Deal-hungry Redcentric hires new chairman

Harrogate-based IT firm Redcentric Plc said on Thursday it appointed Nick Bate as independent non-executive chairman of the company, chairman of the nomination committee and a member of the remuneration committee.

The firm said Bate has “strong experience in corporate M&A transactions.”

Redcentric said work continues “in identifying further acquisitions for both scale and capability.”

Redcentric also published results for the six months ended September 30, 2021, showing revenue slipped 4.1% to £44.3 million but is now ahead of pre Covid-19 levels by 3.7% “after adjusting for the EDF contract.”

“Nick is an experienced chairman and non-executive director of a portfolio of companies across the data, communications, software and financial services sectors, and most recently was on the board of directors of Nasstar plc for over 6 years,” said Redcentric.

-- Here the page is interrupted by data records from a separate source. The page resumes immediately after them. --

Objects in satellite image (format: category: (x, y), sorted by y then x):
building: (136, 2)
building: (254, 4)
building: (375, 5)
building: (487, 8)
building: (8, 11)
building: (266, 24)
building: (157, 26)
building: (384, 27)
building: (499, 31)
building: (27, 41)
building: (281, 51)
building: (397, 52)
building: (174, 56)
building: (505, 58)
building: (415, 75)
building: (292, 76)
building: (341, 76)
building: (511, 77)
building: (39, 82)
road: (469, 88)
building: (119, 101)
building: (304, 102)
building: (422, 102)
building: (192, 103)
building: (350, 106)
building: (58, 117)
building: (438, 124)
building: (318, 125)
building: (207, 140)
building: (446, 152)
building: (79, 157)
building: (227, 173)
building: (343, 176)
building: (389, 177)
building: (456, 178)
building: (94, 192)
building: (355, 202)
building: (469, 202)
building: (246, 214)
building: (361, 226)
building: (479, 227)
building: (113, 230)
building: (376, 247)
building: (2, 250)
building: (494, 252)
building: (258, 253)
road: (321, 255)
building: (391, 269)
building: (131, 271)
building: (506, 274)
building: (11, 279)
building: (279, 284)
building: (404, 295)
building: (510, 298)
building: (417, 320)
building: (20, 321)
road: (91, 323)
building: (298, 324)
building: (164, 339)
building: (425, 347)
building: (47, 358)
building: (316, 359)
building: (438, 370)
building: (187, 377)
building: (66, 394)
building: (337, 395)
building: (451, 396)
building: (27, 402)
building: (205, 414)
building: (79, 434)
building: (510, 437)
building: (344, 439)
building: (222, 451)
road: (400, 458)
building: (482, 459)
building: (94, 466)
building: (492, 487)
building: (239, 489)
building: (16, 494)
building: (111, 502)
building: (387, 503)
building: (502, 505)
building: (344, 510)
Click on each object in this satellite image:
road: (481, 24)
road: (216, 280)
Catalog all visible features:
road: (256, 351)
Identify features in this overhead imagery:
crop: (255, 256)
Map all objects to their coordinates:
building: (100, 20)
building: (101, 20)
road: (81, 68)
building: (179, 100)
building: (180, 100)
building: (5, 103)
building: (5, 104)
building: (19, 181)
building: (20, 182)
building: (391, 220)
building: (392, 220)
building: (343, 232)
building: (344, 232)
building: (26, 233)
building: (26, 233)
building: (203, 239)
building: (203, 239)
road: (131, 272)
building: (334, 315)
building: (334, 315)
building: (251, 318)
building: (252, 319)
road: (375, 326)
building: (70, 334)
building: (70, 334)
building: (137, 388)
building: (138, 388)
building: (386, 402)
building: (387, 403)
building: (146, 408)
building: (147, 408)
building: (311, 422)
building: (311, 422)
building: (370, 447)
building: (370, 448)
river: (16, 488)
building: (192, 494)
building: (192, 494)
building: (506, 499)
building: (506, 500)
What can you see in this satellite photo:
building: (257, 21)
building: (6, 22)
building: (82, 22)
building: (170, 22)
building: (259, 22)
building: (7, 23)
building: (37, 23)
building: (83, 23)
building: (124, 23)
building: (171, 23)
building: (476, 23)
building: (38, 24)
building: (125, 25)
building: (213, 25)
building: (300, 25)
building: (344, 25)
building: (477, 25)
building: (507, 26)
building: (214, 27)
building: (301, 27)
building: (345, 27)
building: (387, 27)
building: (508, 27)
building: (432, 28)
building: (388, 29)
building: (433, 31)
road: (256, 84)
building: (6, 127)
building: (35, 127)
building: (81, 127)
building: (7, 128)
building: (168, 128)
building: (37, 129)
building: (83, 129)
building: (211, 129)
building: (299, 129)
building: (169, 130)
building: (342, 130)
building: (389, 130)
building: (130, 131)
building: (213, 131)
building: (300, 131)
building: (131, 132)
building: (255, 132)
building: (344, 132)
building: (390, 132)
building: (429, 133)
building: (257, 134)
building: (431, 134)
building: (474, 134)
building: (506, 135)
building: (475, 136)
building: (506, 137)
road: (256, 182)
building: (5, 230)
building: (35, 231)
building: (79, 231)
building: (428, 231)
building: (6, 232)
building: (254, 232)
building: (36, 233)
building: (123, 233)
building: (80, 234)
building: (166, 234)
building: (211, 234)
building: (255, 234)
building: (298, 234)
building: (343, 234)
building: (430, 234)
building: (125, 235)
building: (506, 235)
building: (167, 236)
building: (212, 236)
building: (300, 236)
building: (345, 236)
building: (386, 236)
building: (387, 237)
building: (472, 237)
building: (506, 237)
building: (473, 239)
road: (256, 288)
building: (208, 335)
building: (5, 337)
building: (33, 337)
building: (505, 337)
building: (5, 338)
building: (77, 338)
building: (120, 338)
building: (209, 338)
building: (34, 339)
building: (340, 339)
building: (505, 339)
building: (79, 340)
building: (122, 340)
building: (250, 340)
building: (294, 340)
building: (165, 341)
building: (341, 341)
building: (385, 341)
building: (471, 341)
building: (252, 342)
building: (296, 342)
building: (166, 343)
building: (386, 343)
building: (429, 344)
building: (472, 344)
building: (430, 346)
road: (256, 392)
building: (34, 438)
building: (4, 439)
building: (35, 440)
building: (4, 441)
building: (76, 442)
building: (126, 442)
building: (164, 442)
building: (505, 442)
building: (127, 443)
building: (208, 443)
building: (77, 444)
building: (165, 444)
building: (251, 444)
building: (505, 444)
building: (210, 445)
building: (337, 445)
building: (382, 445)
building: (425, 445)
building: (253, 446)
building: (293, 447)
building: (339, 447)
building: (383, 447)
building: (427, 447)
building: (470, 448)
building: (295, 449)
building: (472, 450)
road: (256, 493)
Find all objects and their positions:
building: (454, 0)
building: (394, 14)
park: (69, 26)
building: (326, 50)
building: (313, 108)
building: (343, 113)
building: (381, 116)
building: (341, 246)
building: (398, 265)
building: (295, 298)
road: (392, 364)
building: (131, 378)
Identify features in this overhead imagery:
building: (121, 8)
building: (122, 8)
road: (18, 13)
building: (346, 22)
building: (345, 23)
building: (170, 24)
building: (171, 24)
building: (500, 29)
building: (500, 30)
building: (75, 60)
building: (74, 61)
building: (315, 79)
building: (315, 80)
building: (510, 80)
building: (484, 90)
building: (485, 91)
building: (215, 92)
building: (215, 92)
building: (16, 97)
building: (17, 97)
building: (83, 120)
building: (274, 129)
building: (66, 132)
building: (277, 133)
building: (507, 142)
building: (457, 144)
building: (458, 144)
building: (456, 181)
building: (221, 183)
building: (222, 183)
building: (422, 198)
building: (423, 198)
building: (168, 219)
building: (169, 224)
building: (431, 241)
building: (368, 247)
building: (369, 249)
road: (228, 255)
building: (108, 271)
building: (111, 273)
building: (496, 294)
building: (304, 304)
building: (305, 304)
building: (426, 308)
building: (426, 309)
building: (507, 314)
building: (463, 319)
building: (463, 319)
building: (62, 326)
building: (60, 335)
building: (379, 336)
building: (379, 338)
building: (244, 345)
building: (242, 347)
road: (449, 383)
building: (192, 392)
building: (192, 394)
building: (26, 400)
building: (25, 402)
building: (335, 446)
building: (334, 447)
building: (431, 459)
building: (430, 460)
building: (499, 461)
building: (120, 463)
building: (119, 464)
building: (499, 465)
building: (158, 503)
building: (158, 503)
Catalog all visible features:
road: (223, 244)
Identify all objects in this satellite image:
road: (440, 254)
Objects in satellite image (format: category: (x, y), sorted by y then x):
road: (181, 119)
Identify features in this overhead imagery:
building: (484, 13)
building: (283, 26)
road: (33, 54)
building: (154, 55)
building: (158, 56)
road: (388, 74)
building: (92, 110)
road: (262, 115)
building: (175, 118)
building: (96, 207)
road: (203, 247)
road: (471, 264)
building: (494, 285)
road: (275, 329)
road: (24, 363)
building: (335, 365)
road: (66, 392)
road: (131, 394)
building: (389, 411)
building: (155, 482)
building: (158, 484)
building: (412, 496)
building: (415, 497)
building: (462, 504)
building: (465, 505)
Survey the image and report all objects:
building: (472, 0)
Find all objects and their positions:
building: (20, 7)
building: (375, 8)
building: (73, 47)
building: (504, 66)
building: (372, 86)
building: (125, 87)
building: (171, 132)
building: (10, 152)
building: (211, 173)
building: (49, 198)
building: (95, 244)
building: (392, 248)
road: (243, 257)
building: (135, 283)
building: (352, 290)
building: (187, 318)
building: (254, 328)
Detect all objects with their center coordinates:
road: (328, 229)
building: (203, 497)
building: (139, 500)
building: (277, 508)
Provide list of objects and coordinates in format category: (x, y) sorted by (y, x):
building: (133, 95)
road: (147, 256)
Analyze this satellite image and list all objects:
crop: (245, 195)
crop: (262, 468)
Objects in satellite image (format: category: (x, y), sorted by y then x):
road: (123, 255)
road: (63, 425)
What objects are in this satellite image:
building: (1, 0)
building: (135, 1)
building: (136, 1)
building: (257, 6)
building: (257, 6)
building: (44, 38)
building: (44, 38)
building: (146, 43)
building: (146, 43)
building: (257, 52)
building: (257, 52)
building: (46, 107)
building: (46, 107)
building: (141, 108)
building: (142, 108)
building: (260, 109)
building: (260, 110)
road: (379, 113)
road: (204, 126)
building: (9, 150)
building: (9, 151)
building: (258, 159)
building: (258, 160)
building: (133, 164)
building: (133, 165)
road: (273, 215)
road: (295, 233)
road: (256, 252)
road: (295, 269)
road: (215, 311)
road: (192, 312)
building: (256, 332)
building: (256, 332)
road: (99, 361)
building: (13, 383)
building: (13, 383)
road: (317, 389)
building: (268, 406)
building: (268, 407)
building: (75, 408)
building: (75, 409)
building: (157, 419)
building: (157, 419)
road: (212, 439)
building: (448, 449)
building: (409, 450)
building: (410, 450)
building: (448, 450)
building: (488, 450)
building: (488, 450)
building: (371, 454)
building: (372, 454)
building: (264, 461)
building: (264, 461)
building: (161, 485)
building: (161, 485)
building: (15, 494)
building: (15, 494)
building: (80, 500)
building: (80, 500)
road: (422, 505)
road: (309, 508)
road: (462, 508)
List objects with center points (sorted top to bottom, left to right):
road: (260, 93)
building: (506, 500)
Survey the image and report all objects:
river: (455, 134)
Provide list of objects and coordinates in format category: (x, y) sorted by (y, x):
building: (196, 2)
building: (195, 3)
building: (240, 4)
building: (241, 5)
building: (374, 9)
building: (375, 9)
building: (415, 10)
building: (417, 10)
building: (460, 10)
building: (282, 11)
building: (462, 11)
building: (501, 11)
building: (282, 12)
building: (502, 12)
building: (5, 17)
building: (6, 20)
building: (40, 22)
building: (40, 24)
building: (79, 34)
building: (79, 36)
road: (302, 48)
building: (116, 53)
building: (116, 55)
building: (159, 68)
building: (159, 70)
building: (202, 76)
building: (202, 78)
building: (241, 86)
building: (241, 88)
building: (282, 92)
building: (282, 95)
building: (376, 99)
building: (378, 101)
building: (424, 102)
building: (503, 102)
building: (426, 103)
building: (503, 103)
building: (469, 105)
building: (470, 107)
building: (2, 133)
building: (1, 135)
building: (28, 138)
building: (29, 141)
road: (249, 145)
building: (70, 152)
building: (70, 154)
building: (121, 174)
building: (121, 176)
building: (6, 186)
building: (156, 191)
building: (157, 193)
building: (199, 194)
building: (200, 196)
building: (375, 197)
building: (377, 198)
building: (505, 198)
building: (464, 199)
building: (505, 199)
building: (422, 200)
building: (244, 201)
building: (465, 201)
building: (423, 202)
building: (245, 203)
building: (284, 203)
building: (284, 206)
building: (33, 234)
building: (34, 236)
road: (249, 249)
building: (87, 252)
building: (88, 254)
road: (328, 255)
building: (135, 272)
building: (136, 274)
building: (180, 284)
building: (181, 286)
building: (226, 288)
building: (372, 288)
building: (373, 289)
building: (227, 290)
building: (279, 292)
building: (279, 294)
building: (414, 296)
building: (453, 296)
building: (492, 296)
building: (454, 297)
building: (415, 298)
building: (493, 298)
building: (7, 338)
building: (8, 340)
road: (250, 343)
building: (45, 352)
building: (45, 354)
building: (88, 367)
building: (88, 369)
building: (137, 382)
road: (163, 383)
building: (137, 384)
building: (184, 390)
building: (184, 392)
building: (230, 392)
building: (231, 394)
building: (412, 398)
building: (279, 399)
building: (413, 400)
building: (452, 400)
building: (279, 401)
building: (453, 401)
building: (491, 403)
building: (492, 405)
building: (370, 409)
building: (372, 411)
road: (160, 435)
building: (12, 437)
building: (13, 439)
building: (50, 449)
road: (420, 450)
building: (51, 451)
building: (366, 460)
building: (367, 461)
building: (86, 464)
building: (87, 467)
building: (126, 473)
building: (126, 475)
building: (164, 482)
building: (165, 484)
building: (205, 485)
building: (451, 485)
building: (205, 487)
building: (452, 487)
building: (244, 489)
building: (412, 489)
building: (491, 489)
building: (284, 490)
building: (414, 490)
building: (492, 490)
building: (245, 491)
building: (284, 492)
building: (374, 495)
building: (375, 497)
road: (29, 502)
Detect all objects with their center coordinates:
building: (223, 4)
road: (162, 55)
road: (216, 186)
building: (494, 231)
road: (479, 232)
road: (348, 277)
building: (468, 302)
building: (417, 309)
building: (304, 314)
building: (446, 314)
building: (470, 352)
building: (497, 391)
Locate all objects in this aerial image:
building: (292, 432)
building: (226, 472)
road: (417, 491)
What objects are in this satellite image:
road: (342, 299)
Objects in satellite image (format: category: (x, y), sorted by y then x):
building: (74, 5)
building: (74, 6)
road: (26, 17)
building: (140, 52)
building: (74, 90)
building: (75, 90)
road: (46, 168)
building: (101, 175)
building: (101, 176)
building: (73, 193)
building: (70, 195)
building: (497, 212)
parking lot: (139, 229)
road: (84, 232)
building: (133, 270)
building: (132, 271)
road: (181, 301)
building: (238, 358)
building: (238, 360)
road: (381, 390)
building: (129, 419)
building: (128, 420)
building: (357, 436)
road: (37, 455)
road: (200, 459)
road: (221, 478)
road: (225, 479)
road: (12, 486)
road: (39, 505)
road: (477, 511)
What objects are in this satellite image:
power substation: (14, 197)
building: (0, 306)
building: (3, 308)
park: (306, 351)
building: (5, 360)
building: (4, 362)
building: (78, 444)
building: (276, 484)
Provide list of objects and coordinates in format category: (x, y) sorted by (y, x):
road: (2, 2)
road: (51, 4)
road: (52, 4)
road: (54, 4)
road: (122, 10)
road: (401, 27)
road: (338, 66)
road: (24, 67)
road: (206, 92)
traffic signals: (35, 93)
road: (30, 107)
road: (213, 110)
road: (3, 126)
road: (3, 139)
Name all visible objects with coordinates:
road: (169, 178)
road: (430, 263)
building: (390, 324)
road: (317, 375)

“Nick has a proven track record in delivering successful growth through the application of his financial, commercial and operational skills and strong experience in corporate M&A transactions.”

Redcentric also announced that, after nearly five years in office, Jon Kempster, non-executive director and chairman of the company’s audit committee, does not intend to stand for re-election at the company’s next annual general meeting in September 2022. 

Redcentric CEO Peter Brotherton said: The business continues to perform well and is trading significantly ahead of the pre-Covid period.

“The strategically important acquisition of Piksel completes our cloud services offering and gives us full access to the highest growing areas of the market.

“After just six weeks, the integration of Piksel is significantly ahead of plan with £0.7m of annualised synergies already realised and confidence in delivering further substantial savings.

The sales pipeline is slowly recovering, and the increasing number of customer interactions is encouraging.

“November 2021 is on target to be the best month for new sales orders this calendar year and we are hopeful that this is indicative of a return to more normalised trading levels.

The company will continue to pursue acquisition opportunities for both scale and capability and the board expects the full year results to be in line with its expectations.”